Oro di Bankitalia, Giorgetti chiude la sceneggiata di FdI. Ecco come ha riscritto la norma, che resta inutile
Il Fatto Quotidiano - Monday, December 15, 2025Alla fine sarà soltanto una legge inutile che ha distratto parte dell’opinione pubblica da una manovra che ancora si trascina in Parlamento. Parliamo dell’emendamento alla legge di Bilancio sulla proprietà dell’oro di Bankitalia. Una norma per dire che le riserve auree iscritte nel bilancio della Banca d’Italia appartengono al popolo italiano. Ideona dei parlamentari di Fratelli d’Italia, loro sì pagati a peso d’oro, sulla quale il ministero dell’Economia ha dovuto rassicurare la presidente della Banca centrale europea, Christine Lagarde, che davanti alla stampa non ha potuto non prendere la cosa sul serio e dirsi preoccupata per le finalità poco chiare dell’emendamento e i rischi per l’indipendenza della banca centrale sancita dai trattati dell’Ue. Le sarebbe bastata una risata e invece, per settimane, è toccato inscenare un confronto istituzionale. Il ministro Giancarlo Giorgetti ha dovuto addirittura inviarle chiarimenti ufficiali per rassicurarla: che si tratta di una norma “simbolica”, che nessuno si sogna di trasferire la gestione delle riserve auree o permetterne la vendita per finanziare lo Stato.

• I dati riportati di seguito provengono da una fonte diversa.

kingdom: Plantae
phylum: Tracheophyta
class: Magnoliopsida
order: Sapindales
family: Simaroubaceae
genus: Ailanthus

Nonostante la manovra abbia dato ben altri pensieri alla maggioranza, il partito della premier ha pensato bene di perdere altro tempo. Invece di ritirare l’inutile emendamento ne ha modificato il testo per ribadire il rispetto delle norme europee, con l’unico risultato di rendere chiaro a chiunque che non c’è alcuna precettività: non introduce obblighi, divieti o poteri. Insomma, aria fritta. Incredibile ma vero, il capogruppo di FdI al Senato, Lucio Malan, è riuscito a dirsi soddisfatto per l’esito della “storica battaglia”: “Abbiamo posto il tema in Parlamento fin dal 2014 con un’iniziativa di Giorgia Meloni. Se ora questa battaglia, come sembra, si trasformerà in una legge dello Stato, non potremo che essere molto soddisfatti”. L’idea dei fratelli d’Italia, infatti, non è recente. Meloni ci aveva provato anche durante il primo governo Conte, con una mozione che pretendeva anche il rimpatrio delle scorte depositate all’estero per comodità contabile. Mozione respinta dalla maggioranza di Lega e Movimento 5 stelle perché ne avevano presentata una loro che chiedeva di “definire l’assetto della proprietà delle riserve auree detenute dalla Banca d’Italia nel rispetto della normativa europea” e di “acquisire le notizie” su quelle detenute all’estero, oltre che sulle “modalità per l’eventuale loro rimpatrio”. Oggi il M5s parla di “inutile dibattito sull’“oro degli italiani””. Meglio tardi che mai.
Inutile perché il Trattato sul funzionamento dell’Ue vieta il finanziamento diretto allo Stato da parte di Bce e banche centrali nazionali, e sancisce l’indipendenza di queste dagli Stati membri dell’Unione. Indipendenza che riguarda anche la gestione delle riserve auree, anche se sono iscritte contabilmente come bene dello Stato. Per essere ancora più chiari, non è consentito “prelevare” oro per coprire spese, debito o politiche pubbliche. Cos’è che Meloni e Salvini non capiscono? Il problema è che i testi normativi europei, il Trattato sul funzionamento dell’Ue ma anche lo statuto del Sistema Europeo di Banche Centrali, parlano solo della gestione operativa di queste riserve. Al contrario, le norme Ue non parlano esplicitamente di “proprietari”. Così la questione della proprietà formale rimane dibattuta e, in tempi di sovranismo, inutilmente riscoperta. Tanto rumore per nulla e il nulla, alla fine, è scritto così: “Fermo restando quanto previsto dagli articoli 123, 127 e 130 del Trattato sul funzionamento dell’Unione europea, il secondo comma dell’articolo 4 del testo unico delle norme di legge in materia valutaria, di cui al decreto del Presidente della Repubblica 31 marzo 1988, n. 148, si interpreta nel senso che le riserve auree gestite e detenute dalla Banca d’Italia, come iscritte nel proprio bilancio, appartengono al Popolo Italiano”. Maiuscole comprese, è questa la riformulazione dell’emendamento presentata da Giorgetti in commissione Bilancio al Senato. ”Siamo a posto: riteniamo che la questione si possa ritenere chiusa”, ha detto il ministro. Era ora.